|From Snow in Milton 2|
There is going to be an incredible blame game once the snow has cleared, with an economic impact of £28bn for 2010. So I'm not going to join in. Instead here are some suggestions on how you can make the best of the snow disruption.
Can you or your staff not get to work? Perhaps the work can still get to you. Forget snow clouds and think internet cloud. Individuals and small businesses can use Dropbox to share folders securely at different locations. Larger companies can set up their own cloud based systems.

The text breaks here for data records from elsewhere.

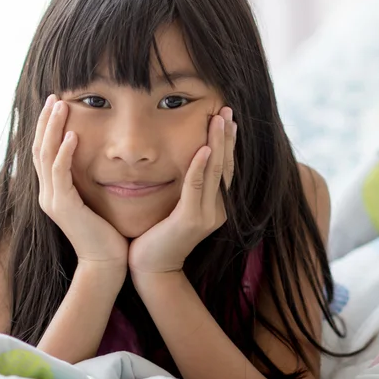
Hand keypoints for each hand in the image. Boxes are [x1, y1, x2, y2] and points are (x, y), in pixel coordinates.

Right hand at [32, 94, 129, 270]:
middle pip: (39, 148)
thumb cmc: (105, 232)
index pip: (44, 152)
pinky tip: (72, 136)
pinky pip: (60, 174)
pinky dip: (64, 154)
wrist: (105, 263)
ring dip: (52, 129)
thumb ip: (86, 182)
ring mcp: (52, 200)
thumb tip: (93, 160)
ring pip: (46, 156)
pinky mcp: (63, 207)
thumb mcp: (92, 200)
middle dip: (46, 121)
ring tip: (61, 106)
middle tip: (55, 96)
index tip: (56, 104)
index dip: (47, 127)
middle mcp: (46, 193)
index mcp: (52, 190)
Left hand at [128, 107, 236, 273]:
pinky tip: (203, 148)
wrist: (151, 268)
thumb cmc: (158, 235)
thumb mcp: (176, 208)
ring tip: (220, 119)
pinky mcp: (190, 220)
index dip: (227, 143)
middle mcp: (217, 209)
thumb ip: (185, 189)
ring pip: (215, 172)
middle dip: (227, 136)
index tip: (227, 118)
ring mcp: (206, 215)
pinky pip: (195, 187)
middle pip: (225, 166)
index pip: (224, 168)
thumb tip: (184, 162)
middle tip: (227, 110)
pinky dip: (199, 167)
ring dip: (218, 143)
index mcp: (215, 205)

Consider making it easier for people to get to you. This starts with clearing snow and ice from the access and path to your premises. Snow shovels are available for under £20 (see e-bay here http://shop.ebay.co.uk/i.html?_nkw=snow+shovel). Cleared paths actually thaw and dry out quicker. To keep the path safe, consider gritting. Salt grit will work down to ground temperatures of about -9 degrees Celsius at around £5 per 20kg bag. An environmentally friendly alternative is to use sand/grit. For those with a large business and big pockets - splash out on a winter service vehicle!
Customers still unwilling to come to you? Can you provide a special "bad-weather service delivery" to them? Even in towns and cities, there are the elderly or others who have been housebound due to the snow for up to a fortnight this year. Often cars or vans can still gain access. Even if it seems like a loss leader at the time, view it as a promotional exercise. People WILL remember those who made an effort and it could even generate positive publicity for you.
Increase your vehicle mobility in snow in one of three different ways;
Keep yourself and your staff safer and mobile on snow and ice with special footwear. Methods include studs, grit-like soles or special treads. The stud solution also comes as units that you can fix to existing shoes or boots (see here for all options http://www.non-slip-ice-grips.co.uk/).
A simple short term stopgap is to wearg old socks over shoes to avoid slipping on snow. This has been demonstrated to work by the University of Otago, New Zealand!
So here's an idea for a future entrepreneur. Disposable non-slip overshoes. I remember from science clean room work that we had elasticated disposable paper overshoes. These could, for example, be made from the same fabric used for the tyre socks mentioned above, or with a similar gripping material.
Interesting facts and figures on snow for your customers
Inform and cheer up your customers with the following miscellany. Feel free to copy, format and brand under your own company letterhead or logo and distribute in print or digitally. My only request is that you
a. Share this information free
b. Include a credit at the bottom - "collated by www.miltoncontact.co.uk"
Four books featuring snow:
- Peter Hoeg "Miss Smilla's Feeling for Snow"
- "Wintersmith" by Terry Pratchett
- "The Box of Delights" by John Masefield
- "Ice Station Zebra" Alistair Maclean
On Road Salt
Road grit contains mined rock salt (sea salt is too fine). More than half of all mined salt goes to treat road surfaces worldwide. Highly concentrated salt solutions can withstand freezing down to -27 degrees Centrigrade but spreading salt only melts snow and ice at temperatures above -9 degrees Celsius. From" The Idiots' Guide to Highways Maintenance"
And "Why do they use salt to melt ice on the road in the winter?"
Get a Grip
Your vehicle's grip in snow can be improved by using one of the below:
- Snow chains: http://www.ehow.com/how-does_4895427_do-snow-chains-work_.html
- Winter tyres: http://www.racerchicks.com/qa/auto_tires.html
- Tyre socks: http://www.autosock.co.uk/
Footwear with additional grip in snow and ice
Winter Service Vehicles
Originally, winter snow was compacted to provide a smooth surface for sleds over bumpy ground in winter! The earliest patents for snowplows date back to 1840, but there are no records of their actual use until 1862, when the city of Milwaukee began operating horse-drawn carts fitted with snowplows. Modern Winter Service Vehicles include the gritter, snow blower, snow groomer snow melter, snowplow, snow sweeper and surface friction tester.
The Science and Beauty of Snow
The largest recorded snowflake was 15" (38cm) across and found on Jan 28th 1887 Fort Keough, Montana
Snow crystals are mostly six sided, though three sided and twelve sided forms can exist
Wilson "Snowflake" Bentley (1865 - 1931) photographed more than 5000 idividual snow crystals during his lifetime (http://en.wikipedia.org/wiki/Wilson_Bentley). The tradition lives on in "Snowflakes", by scientist Kenneth Libbrecht. (http://www.guardian.co.uk/science/2009/jan/07/snow-flakes-science)
Different types of snow crystal form depending on temperature and humidity.
"We see that thin plates and stars grow around -2 C (28 F), while columns and slender needles appear near -5 C (23 F). Plates and stars again form near -15 C (5 F), and a combination of plates and columns are made around -30 C (-22 F)."
The Japanese scientist Ukichiro Nakaya was the first to grow snow crystals in the laboratory when he accidently discovered that they grew best at the end of a rabbit hair!